Section 123 of the Act lists those matters to which codes must relate. This list broadly corresponds to the matters covered in the previous ABT standards and includes promoting accuracy and fairness in news and current affairs programs and such other matters relating to program content as are of concern to the community.

Standards were defined as rules relating to programs or advertisements and having the force of a licence condition.

But only if the complaint was ‘legitimate’ (ie, not frivolous, vexatious or an abuse of the complaints process) Subsection 123(1) of the Act states that it is the intention of Parliament that industry groups representing commercial broadcasting licensees (which includes commercial radio broadcasting licensees) ‘develop, in consultation with the Authority and taking account of any relevant research conducted by the Authority, codes of practice that are to be applicable to the broadcasting operations of each of those sections of the industry’.

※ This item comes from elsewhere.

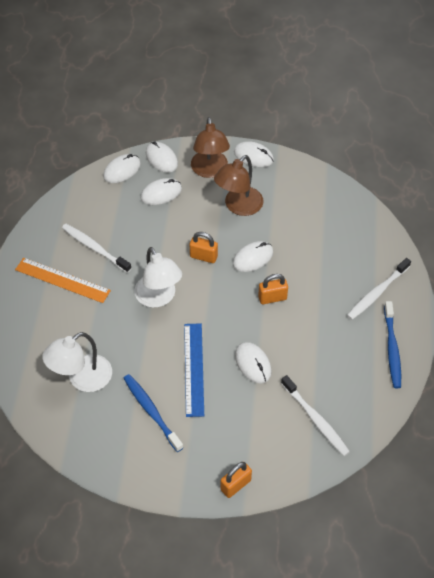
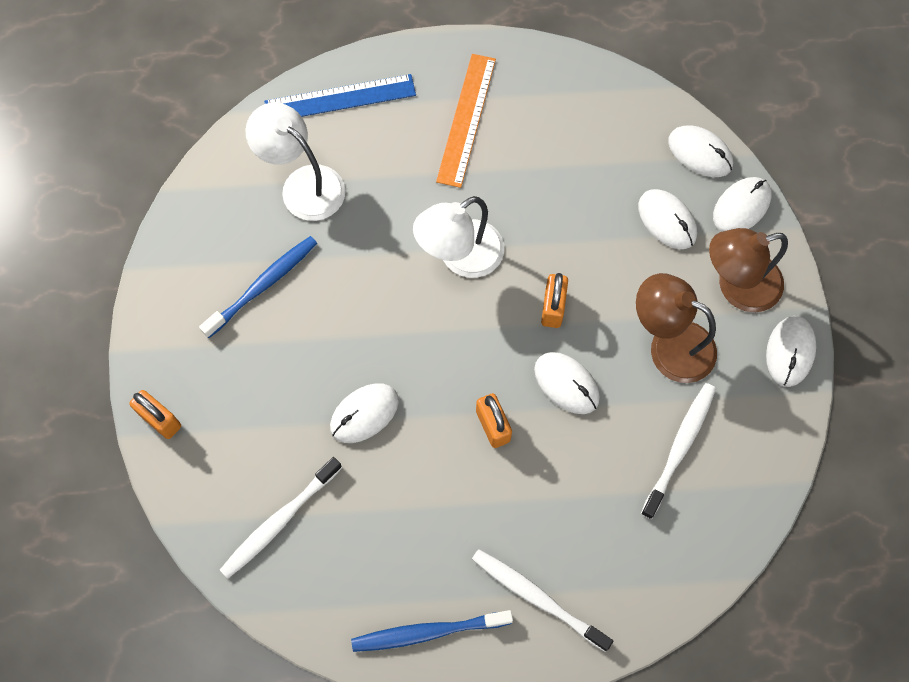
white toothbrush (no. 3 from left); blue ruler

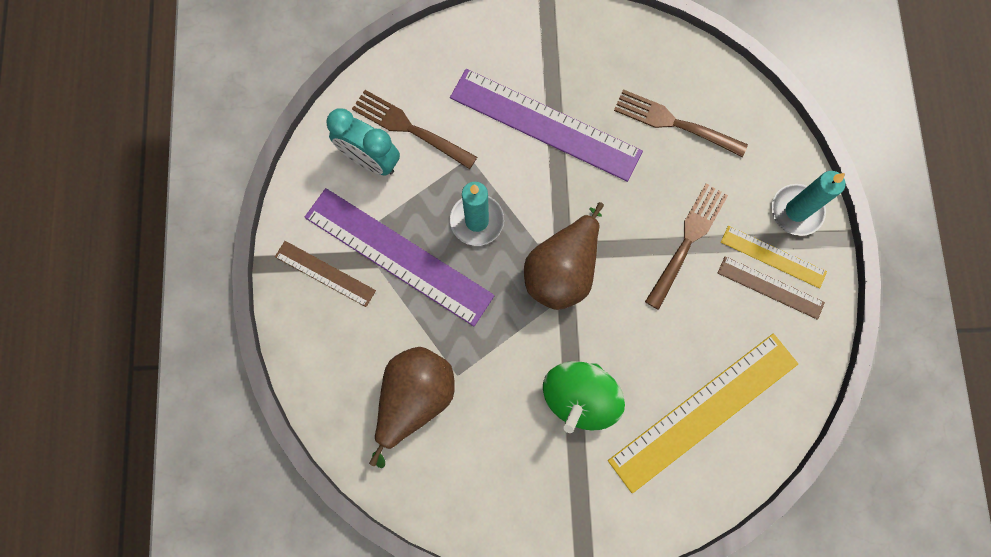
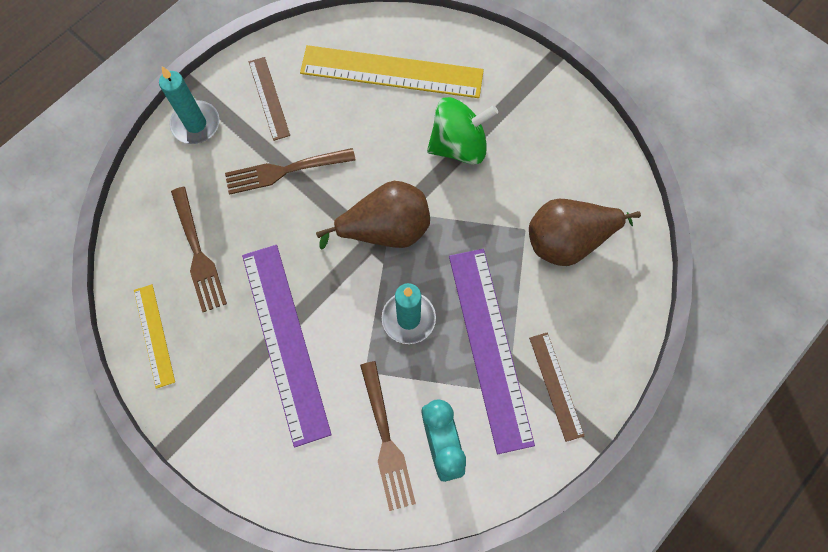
yellow ruler (no. 1 from left)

Subsection 123(4) of the Act states that the Authority must include a code of practice in the

Register of Codes of Practice if it is satisfied that:

♦ the code of practice provides appropriate community safeguards for the matters covered by the code; and ♦ the code is endorsed by a majority of the providers of broadcasting services in that section of the industry; and ♦ members of the public have been given an adequate opportunity to comment on the code.

The Act gives the Authority responsibility for monitoring the broadcasting industry. This includes monitoring compliance with codes of practice and monitoring the effectiveness of these codes in reflecting prevailing community standards and concerns. The Authority investigates complaints from the public that relate to a potential breach of a licence condition or the Act, as well as unresolved complaints from the public that relate to a code or codes of practice.

With regard to a breaches of licence conditions or the Act, the Authority has various powers

including, in certain circumstances, the power to:

♦ issue a notice requiring the offending broadcaster to take action to ensure compliance; or ♦ refer the matter to the Director of Public Prosecutions; or ♦ suspend or cancel a licence; or ♦ impose an additional condition on the licence.

It should be noted that a breach of a code of practice is not a breach either of a licence condition or of the Act. In an appropriate case, the Authority has the power under section 43 of the Act to vary or revoke a condition of a broadcaster’s licence or impose an additional condition on the licence.

Schedule 2 of the Act sets out a number of mandatory licence conditions relating to content, including rules governing election advertising and the broadcasting of political matter. While the Authority cannot alter these mandatory conditions, it does have the power under the Act to impose additional conditions.